A little reminder: Conflicts happen to be. And this is a good thing.
Often, we perceive quarrels as unpleasant
.
As something that should be avoided. Managers and employees alike tend to be afraid of evaluation interviews because of the criticism or salary negotiations that take place there. In consultation sessions, teachers and parents alike pile up walls of defense and justifications. And how on earth do I get my flatmates to clean their dishes?
Few people are happy about such situations.
Actually, though, that’s quite surprising. Because people are masters at finding solutions.
Rightly, we are proud of it: Without this outstanding solution skills, we could not live our lives.
Especially not successfully. Because problems are ubiquitous and inescapable – and so are conflicts.
If you don’t want to be broken by this immutable fact of life, it’s best to accept it as radically as possible.
Self-management professionals also adopt a worldview
according to which conflicts are good! Which they are – as long as you resolve them well.
Because then the question is really clarified, what should be. In general. And in the current situation. What is important and should be considered.

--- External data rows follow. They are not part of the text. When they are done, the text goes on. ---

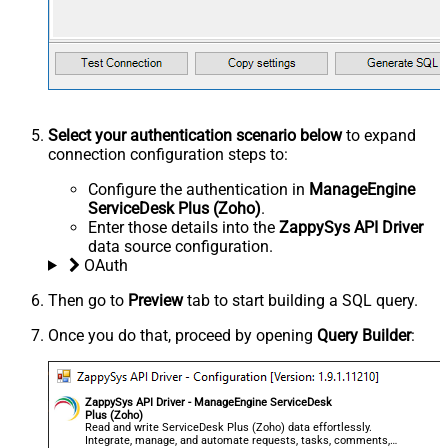
Select your authentication scenario below
to expand
connection configuration steps to:
Configure the authentication in
ManageEngine
ServiceDesk Plus (Zoho)
.
Enter those details into the
ZappySys API Driver
data source configuration.
OAuth
Then go to
Preview
tab to start building a SQL query.
Once you do that, proceed by opening
Query Builder
:
ZappySys API Driver - ManageEngine ServiceDesk
Plus (Zoho)
Read and write ServiceDesk Plus (Zoho) data effortlessly.
Integrate, manage, and automate requests, tasks, comments,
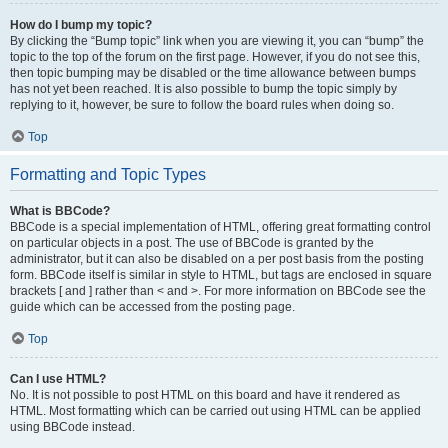
How do I bump my topic?
By clicking the “Bump topic” link when you are viewing it, you can “bump” the
topic to the top of the forum on the first page. However, if you do not see this,
then topic bumping may be disabled or the time allowance between bumps
has not yet been reached. It is also possible to bump the topic simply by
replying to it, however, be sure to follow the board rules when doing so.
Top
Formatting and Topic Types
What is BBCode?
BBCode is a special implementation of HTML, offering great formatting control
on particular objects in a post. The use of BBCode is granted by the
administrator, but it can also be disabled on a per post basis from the posting
form. BBCode itself is similar in style to HTML, but tags are enclosed in square
brackets [ and ] rather than < and >. For more information on BBCode see the
guide which can be accessed from the posting page.
Top
Can I use HTML?
No. It is not possible to post HTML on this board and have it rendered as
HTML. Most formatting which can be carried out using HTML can be applied
using BBCode instead.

And what to do next.
This process is commonly called: Decision making.
A genuine solution involves all conflict partners equally. In this way – and this way only – a personal and collective progress, a good, successful development is possible.
Because so a definitive, maximally good option is selected from the many available. So this is exactly why conflicts are good.
How come that we still consider them as bad?
Because the way we learn to deal with them is different from the one described above. Whether in kindergarten, school, college, public authorities, job, mostly also in families:
Where we learn and practice social behaviors, we learn to deal with conflicts in fundamental ways (“Those are the rules.”), qua status (“It’s my right to have the say!”) or by edict (“And that’s that!”).
We compulsively command and impose our will. With a short-term view.
This is how we learn throughout our lives
that status, authority, technocratic procedures, and egos are more important and more successful as a strategy than focusing on a collaborative solution or goal that is negotiated and decided jointly
We are learning that whoever has power is not only capable of creating facts in this way. But that this is also completely normal.
Even if that has little to do with resolving a disagreement issue. Rather, it is naked violence.
While violence or coercion
in contentious situations IS sometimes necessary to show limits and protect yourself. But just as ultima ratio.
And not as the first means of choice in ANY cases, to which it seems to have become in our culture, which pays homage to short-term maximization and rewards corresponding “achievements”.
Perhaps that’s why it is especially important today
to seek a different social and organizational approach: A collaborative and noncoercive one. Because that’s how we gain real success.